What to produce:
Only the lines holding the string "Blog" are needed; copy each of them from the data.

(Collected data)
☆ ☆ ☆ ☆ ☆ ☆ ☆
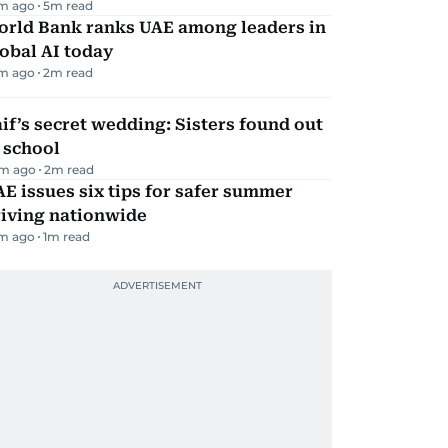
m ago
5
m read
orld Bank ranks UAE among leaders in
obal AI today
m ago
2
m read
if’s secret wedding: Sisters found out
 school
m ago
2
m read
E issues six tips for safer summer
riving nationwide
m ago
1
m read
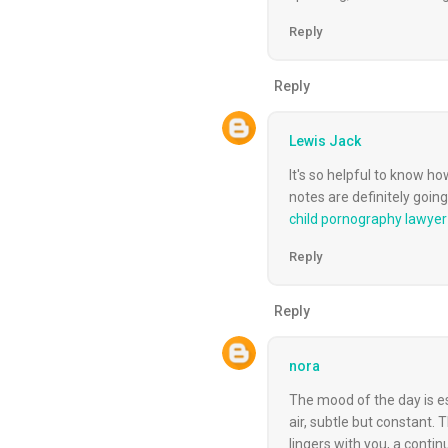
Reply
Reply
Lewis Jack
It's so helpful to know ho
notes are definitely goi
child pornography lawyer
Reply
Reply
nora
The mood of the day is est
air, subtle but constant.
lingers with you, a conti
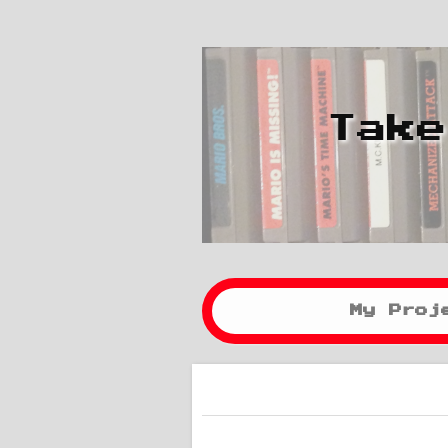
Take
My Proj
☆ ☆ ☆ ☆ ☆ ☆ ☆
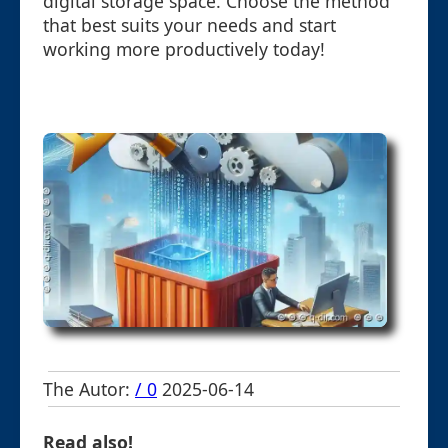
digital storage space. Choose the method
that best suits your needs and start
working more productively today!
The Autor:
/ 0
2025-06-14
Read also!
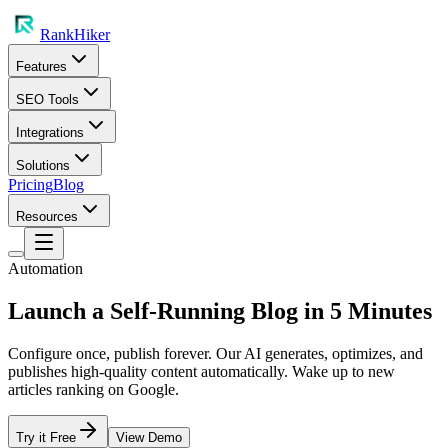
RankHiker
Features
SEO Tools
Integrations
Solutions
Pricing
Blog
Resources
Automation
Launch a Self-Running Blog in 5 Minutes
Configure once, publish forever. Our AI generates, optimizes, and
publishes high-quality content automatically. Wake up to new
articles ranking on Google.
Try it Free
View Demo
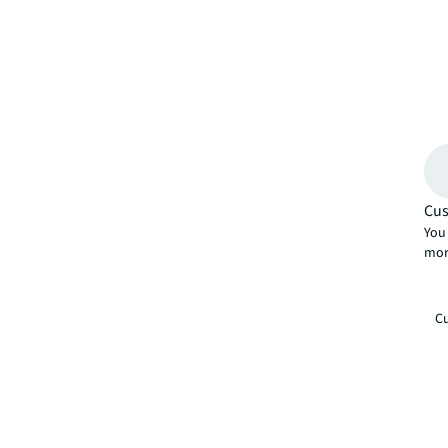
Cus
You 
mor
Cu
☆ ☆ ☆ ☆ ☆ ☆ ☆
Your response:
Blog
Launch a Self-Running Blog in 5 Minutes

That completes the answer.